Pelo acima exposto a ATP e ATL entendem que, no momento particular que o País vive, em que o Turismo é um dos setores que no curto prazo pode minimizar o efeito da crise, nomeadamente no que concerne ao equilíbrio da balança de transações nacional, é imperioso:

• Que não seja desperdiçado o trabalho desenvolvido pela ATL e pela ATP designadamente no âmbito da promoção externa das regiões onde intervêm;

• Que seja mantido o reconhecimento, como a atual lei consagra, da especificidade e autonomia das Áreas Metropolitanas de Lisboa e Porto, além das 5 regiões propostas, atribuindo as competências, designadamente na promoção externa, por via contratual à ATL e à ATP nessas zonas, evitando assim sobreposições territoriais por parte das novas entidades públicas regionais, cujo funcionamento o Estado terá que suportar, ao contrário do que sucede com a ATL e ATP;

• Que seja revisto o papel dos agentes privados, bem como clarificado o setor de atividade daqueles que possam fazer parte do modelo, no sentido de os colocar em igualdade de circunstâncias com os agentes públicos do setor.

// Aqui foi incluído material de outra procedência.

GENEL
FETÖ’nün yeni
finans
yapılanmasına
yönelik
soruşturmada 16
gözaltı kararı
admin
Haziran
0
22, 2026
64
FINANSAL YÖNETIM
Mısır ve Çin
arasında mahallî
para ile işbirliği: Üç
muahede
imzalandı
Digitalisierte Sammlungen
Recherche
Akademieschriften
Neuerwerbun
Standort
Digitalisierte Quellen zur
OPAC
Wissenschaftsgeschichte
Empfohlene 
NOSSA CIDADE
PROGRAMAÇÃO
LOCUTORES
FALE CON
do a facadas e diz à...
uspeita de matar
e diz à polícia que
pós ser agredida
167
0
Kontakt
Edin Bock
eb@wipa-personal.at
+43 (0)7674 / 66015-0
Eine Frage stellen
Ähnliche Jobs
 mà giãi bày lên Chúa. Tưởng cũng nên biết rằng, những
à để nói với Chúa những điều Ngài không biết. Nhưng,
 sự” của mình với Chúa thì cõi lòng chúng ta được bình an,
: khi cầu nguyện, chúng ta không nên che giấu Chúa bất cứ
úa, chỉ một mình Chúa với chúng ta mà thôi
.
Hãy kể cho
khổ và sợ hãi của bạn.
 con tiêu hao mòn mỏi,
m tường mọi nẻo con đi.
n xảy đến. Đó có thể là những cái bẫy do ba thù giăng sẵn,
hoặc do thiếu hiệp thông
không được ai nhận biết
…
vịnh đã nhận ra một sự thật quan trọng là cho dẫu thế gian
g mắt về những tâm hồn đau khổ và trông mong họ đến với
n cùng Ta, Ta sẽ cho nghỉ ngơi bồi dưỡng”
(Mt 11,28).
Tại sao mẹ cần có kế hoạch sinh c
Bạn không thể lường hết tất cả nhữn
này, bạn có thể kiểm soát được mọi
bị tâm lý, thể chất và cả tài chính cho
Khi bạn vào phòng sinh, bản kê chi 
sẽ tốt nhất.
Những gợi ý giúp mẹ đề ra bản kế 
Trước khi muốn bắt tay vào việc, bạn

Face ao exposto, as duas entidades apelam para que os deputados da Assembleia da República introduzam as alterações na proposta de Lei necessárias a salvaguardar as questões atrás colocadas.

As duas entidades reafirmam que, por vontade expressa dos seus associados públicos e privados, continuarão a sua ação independentemente da versão final da Lei, mesmo que venham a dispor de menos recursos financeiros no caso do Estado decidir atribui-los a novas entidades públicas.

A ATL e a ATP, cujo trabalho se encontra fundeado no rigor, sustentabilidade financeira, transparência, credibilidade e, sobretudo, na capacidade gerada pelo trabalho em rede, em estreita colaboração com os agentes privados do setor e com o Turismo de Portugal, sublinham a sua determinação no sentido de que a promoção externa possa prosseguir o trilho de sucesso.

Finalmente, as duas entidades chamam a atenção para o facto de se correr o risco de estagnar a promoção internacional de ambos os Destinos, pilares da economia nacional e geradores de riqueza numa altura em que todos os Destinos internacionais se posicionam de forma fortemente concorrencial".